▶ [MATERIAL FOR THIS TASK]
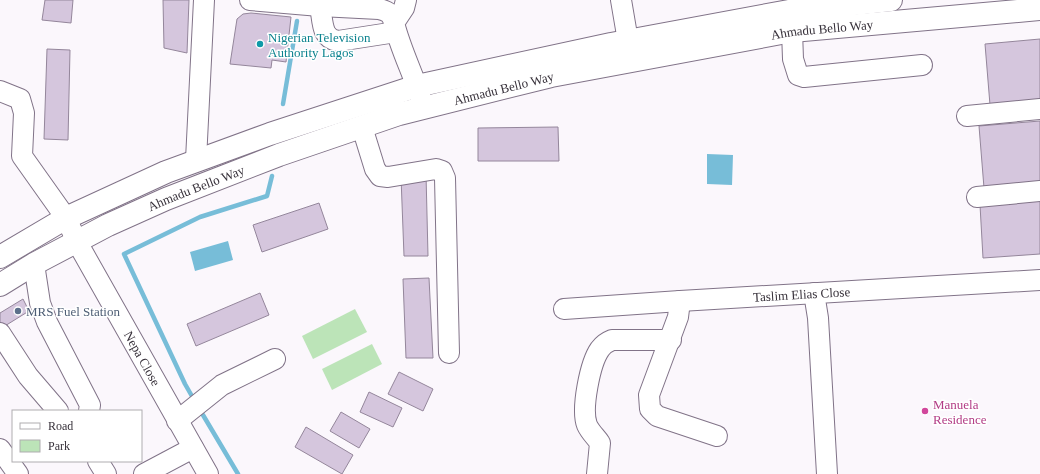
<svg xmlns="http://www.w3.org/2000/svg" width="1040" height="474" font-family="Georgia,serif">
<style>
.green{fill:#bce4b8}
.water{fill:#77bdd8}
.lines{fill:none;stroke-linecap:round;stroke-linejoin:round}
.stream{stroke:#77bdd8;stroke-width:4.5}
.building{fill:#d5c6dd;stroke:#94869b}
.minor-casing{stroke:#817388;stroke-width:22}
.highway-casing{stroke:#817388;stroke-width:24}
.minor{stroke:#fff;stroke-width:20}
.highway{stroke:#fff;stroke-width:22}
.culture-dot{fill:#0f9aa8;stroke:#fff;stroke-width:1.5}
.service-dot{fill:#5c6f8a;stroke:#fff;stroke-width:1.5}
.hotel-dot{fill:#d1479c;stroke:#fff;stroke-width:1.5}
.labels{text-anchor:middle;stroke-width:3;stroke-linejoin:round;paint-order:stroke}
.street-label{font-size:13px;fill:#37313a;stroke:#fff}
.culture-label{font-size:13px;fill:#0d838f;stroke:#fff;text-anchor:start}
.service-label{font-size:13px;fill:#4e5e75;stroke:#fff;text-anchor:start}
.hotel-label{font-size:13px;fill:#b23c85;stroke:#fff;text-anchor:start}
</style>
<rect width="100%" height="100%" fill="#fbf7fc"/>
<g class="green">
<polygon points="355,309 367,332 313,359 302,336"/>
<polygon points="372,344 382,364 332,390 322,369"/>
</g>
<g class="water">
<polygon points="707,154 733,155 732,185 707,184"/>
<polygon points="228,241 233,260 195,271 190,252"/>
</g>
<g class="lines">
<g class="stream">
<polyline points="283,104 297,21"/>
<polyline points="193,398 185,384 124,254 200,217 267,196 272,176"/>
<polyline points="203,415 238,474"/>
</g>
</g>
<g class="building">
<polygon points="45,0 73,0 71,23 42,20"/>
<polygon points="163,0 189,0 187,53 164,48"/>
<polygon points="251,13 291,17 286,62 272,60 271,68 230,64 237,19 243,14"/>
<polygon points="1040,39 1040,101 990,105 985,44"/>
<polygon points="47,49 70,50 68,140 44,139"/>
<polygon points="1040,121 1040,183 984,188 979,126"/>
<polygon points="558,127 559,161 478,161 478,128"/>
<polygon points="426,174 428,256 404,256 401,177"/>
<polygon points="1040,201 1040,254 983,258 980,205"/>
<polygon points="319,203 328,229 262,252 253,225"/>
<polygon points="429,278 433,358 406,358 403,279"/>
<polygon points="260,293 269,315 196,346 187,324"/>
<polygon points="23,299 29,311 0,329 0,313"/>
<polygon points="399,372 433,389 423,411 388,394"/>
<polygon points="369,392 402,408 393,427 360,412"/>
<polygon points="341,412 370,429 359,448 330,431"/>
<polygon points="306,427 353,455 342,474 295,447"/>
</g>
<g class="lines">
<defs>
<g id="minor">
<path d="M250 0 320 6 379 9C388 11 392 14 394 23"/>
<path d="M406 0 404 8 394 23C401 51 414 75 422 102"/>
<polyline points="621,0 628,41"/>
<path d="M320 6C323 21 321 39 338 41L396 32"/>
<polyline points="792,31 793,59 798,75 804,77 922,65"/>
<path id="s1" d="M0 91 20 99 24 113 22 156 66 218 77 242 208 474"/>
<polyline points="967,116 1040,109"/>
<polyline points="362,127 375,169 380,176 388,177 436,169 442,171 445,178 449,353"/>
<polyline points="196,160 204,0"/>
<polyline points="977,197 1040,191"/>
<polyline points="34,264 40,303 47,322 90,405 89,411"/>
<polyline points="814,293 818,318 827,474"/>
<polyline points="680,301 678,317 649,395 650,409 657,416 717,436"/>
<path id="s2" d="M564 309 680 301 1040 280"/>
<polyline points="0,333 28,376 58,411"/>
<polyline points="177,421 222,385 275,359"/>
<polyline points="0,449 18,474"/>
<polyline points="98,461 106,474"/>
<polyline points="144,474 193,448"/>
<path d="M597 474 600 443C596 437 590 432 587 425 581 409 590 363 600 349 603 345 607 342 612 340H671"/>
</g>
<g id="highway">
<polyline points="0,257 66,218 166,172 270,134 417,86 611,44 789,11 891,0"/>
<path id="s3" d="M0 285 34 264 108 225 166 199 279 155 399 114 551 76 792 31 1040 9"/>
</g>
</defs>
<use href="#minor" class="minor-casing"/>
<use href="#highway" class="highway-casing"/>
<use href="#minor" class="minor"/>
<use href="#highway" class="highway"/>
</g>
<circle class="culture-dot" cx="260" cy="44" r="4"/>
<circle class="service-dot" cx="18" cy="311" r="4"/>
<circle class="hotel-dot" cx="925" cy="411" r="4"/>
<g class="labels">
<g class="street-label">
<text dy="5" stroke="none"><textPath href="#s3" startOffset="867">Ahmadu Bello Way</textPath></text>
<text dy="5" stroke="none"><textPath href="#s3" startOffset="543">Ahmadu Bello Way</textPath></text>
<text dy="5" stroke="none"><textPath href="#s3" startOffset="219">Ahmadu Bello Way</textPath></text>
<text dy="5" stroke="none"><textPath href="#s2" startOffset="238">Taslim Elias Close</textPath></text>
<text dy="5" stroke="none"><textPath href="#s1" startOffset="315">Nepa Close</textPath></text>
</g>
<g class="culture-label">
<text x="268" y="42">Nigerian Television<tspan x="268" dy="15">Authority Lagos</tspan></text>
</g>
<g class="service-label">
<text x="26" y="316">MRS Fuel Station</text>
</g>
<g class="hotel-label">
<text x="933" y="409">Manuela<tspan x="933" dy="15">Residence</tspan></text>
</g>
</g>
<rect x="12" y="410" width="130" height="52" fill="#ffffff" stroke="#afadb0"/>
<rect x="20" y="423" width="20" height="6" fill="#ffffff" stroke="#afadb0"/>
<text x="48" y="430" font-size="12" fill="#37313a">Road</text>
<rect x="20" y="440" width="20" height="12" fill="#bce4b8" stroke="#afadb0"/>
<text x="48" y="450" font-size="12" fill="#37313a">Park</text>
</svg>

▶ [ACTION ITEM]
Reproduce the records above exactly, leaving out every picture they contain.

▶ [SOLUTION TO THIS EXERCISE]
<svg xmlns="http://www.w3.org/2000/svg" width="1040" height="474" font-family="Georgia,serif">
<style>
.green{fill:#bce4b8}
.water{fill:#77bdd8}
.lines{fill:none;stroke-linecap:round;stroke-linejoin:round}
.stream{stroke:#77bdd8;stroke-width:4.5}
.building{fill:#d5c6dd;stroke:#94869b}
.minor-casing{stroke:#817388;stroke-width:22}
.highway-casing{stroke:#817388;stroke-width:24}
.minor{stroke:#fff;stroke-width:20}
.highway{stroke:#fff;stroke-width:22}
.culture-dot{fill:#0f9aa8;stroke:#fff;stroke-width:1.5}
.service-dot{fill:#5c6f8a;stroke:#fff;stroke-width:1.5}
.hotel-dot{fill:#d1479c;stroke:#fff;stroke-width:1.5}
.labels{text-anchor:middle;stroke-width:3;stroke-linejoin:round;paint-order:stroke}
.street-label{font-size:13px;fill:#37313a;stroke:#fff}
.culture-label{font-size:13px;fill:#0d838f;stroke:#fff;text-anchor:start}
.service-label{font-size:13px;fill:#4e5e75;stroke:#fff;text-anchor:start}
.hotel-label{font-size:13px;fill:#b23c85;stroke:#fff;text-anchor:start}
</style>
<rect width="100%" height="100%" fill="#fbf7fc"/>
<g class="green">
<polygon points="355,309 367,332 313,359 302,336"/>
<polygon points="372,344 382,364 332,390 322,369"/>
</g>
<g class="water">
<polygon points="707,154 733,155 732,185 707,184"/>
<polygon points="228,241 233,260 195,271 190,252"/>
</g>
<g class="lines">
<g class="stream">
<polyline points="283,104 297,21"/>
<polyline points="193,398 185,384 124,254 200,217 267,196 272,176"/>
<polyline points="203,415 238,474"/>
</g>
</g>
<g class="building">
<polygon points="45,0 73,0 71,23 42,20"/>
<polygon points="163,0 189,0 187,53 164,48"/>
<polygon points="251,13 291,17 286,62 272,60 271,68 230,64 237,19 243,14"/>
<polygon points="1040,39 1040,101 990,105 985,44"/>
<polygon points="47,49 70,50 68,140 44,139"/>
<polygon points="1040,121 1040,183 984,188 979,126"/>
<polygon points="558,127 559,161 478,161 478,128"/>
<polygon points="426,174 428,256 404,256 401,177"/>
<polygon points="1040,201 1040,254 983,258 980,205"/>
<polygon points="319,203 328,229 262,252 253,225"/>
<polygon points="429,278 433,358 406,358 403,279"/>
<polygon points="260,293 269,315 196,346 187,324"/>
<polygon points="23,299 29,311 0,329 0,313"/>
<polygon points="399,372 433,389 423,411 388,394"/>
<polygon points="369,392 402,408 393,427 360,412"/>
<polygon points="341,412 370,429 359,448 330,431"/>
<polygon points="306,427 353,455 342,474 295,447"/>
</g>
<g class="lines">
<defs>
<g id="minor">
<path d="M250 0 320 6 379 9C388 11 392 14 394 23"/>
<path d="M406 0 404 8 394 23C401 51 414 75 422 102"/>
<polyline points="621,0 628,41"/>
<path d="M320 6C323 21 321 39 338 41L396 32"/>
<polyline points="792,31 793,59 798,75 804,77 922,65"/>
<path id="s1" d="M0 91 20 99 24 113 22 156 66 218 77 242 208 474"/>
<polyline points="967,116 1040,109"/>
<polyline points="362,127 375,169 380,176 388,177 436,169 442,171 445,178 449,353"/>
<polyline points="196,160 204,0"/>
<polyline points="977,197 1040,191"/>
<polyline points="34,264 40,303 47,322 90,405 89,411"/>
<polyline points="814,293 818,318 827,474"/>
<polyline points="680,301 678,317 649,395 650,409 657,416 717,436"/>
<path id="s2" d="M564 309 680 301 1040 280"/>
<polyline points="0,333 28,376 58,411"/>
<polyline points="177,421 222,385 275,359"/>
<polyline points="0,449 18,474"/>
<polyline points="98,461 106,474"/>
<polyline points="144,474 193,448"/>
<path d="M597 474 600 443C596 437 590 432 587 425 581 409 590 363 600 349 603 345 607 342 612 340H671"/>
</g>
<g id="highway">
<polyline points="0,257 66,218 166,172 270,134 417,86 611,44 789,11 891,0"/>
<path id="s3" d="M0 285 34 264 108 225 166 199 279 155 399 114 551 76 792 31 1040 9"/>
</g>
</defs>
<use href="#minor" class="minor-casing"/>
<use href="#highway" class="highway-casing"/>
<use href="#minor" class="minor"/>
<use href="#highway" class="highway"/>
</g>
<circle class="culture-dot" cx="260" cy="44" r="4"/>
<circle class="service-dot" cx="18" cy="311" r="4"/>
<circle class="hotel-dot" cx="925" cy="411" r="4"/>
<g class="labels">
<g class="street-label">
<text dy="5" stroke="none"><textPath href="#s3" startOffset="867">Ahmadu Bello Way</textPath></text>
<text dy="5" stroke="none"><textPath href="#s3" startOffset="543">Ahmadu Bello Way</textPath></text>
<text dy="5" stroke="none"><textPath href="#s3" startOffset="219">Ahmadu Bello Way</textPath></text>
<text dy="5" stroke="none"><textPath href="#s2" startOffset="238">Taslim Elias Close</textPath></text>
<text dy="5" stroke="none"><textPath href="#s1" startOffset="315">Nepa Close</textPath></text>
</g>
<g class="culture-label">
<text x="268" y="42">Nigerian Television<tspan x="268" dy="15">Authority Lagos</tspan></text>
</g>
<g class="service-label">
<text x="26" y="316">MRS Fuel Station</text>
</g>
<g class="hotel-label">
<text x="933" y="409">Manuela<tspan x="933" dy="15">Residence</tspan></text>
</g>
</g>
<rect x="12" y="410" width="130" height="52" fill="#ffffff" stroke="#afadb0"/>
<rect x="20" y="423" width="20" height="6" fill="#ffffff" stroke="#afadb0"/>
<text x="48" y="430" font-size="12" fill="#37313a">Road</text>
<rect x="20" y="440" width="20" height="12" fill="#bce4b8" stroke="#afadb0"/>
<text x="48" y="450" font-size="12" fill="#37313a">Park</text>
</svg>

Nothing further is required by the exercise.